I’ve posted about my morbid fascination before, but today the Chron wrote about the demographics of a jumper. (Well actually, it’s just a press release from The Bridge Rail Foundation dressed up as news, but it’s fascinating none the less.)
The report, examines 15 years of jumpers, and answers some of my long standing questions about jumpers.
- How many people travel from outside the Bay Area simply to jump?
- 83% are from the bay area, with just under half (49%) coming from Marin, Napa, San Francisco, and Sonoma counties. 6% come from outside of California, and only 3 (less than 1%) came from outside the US.

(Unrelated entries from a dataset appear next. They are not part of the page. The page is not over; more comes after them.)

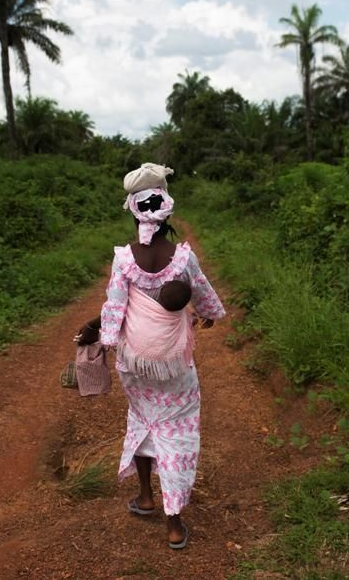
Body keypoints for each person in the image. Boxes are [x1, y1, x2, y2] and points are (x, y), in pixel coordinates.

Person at [99, 164, 226, 550]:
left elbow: (114, 307)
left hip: (135, 364)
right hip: (175, 365)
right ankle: (173, 524)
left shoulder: (124, 260)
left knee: (142, 421)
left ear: (134, 209)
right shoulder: (183, 259)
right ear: (166, 208)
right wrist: (209, 315)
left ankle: (145, 497)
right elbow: (205, 299)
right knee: (177, 432)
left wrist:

Follow Up Question: How does the 6% outside of the state compare with other popular suicide sites? Is the bridge truly a “suicide magnet?”
- What does the typical jumper look like?
- White (80%), Male (74%), Never Married (56%), 40 year old student.
In case you’re wondering: I’m against the rail and the nets. I think it will just move them behind closed doors and away from the tourists. Plus, there’s something romantic, and yet simultaneously incredibly selfish, about doing it in public.
It may be one of the tidiest ways you could pick to kill yourself… As long as you don't accidentally tag a passing sail boat, you're not going to screw up traffic, make a god awful splatter, or make some poor paramedic tidy up your unlovely bleeding remains out of a bathtub. So in that sense, it's maybe less selfish, rather than more.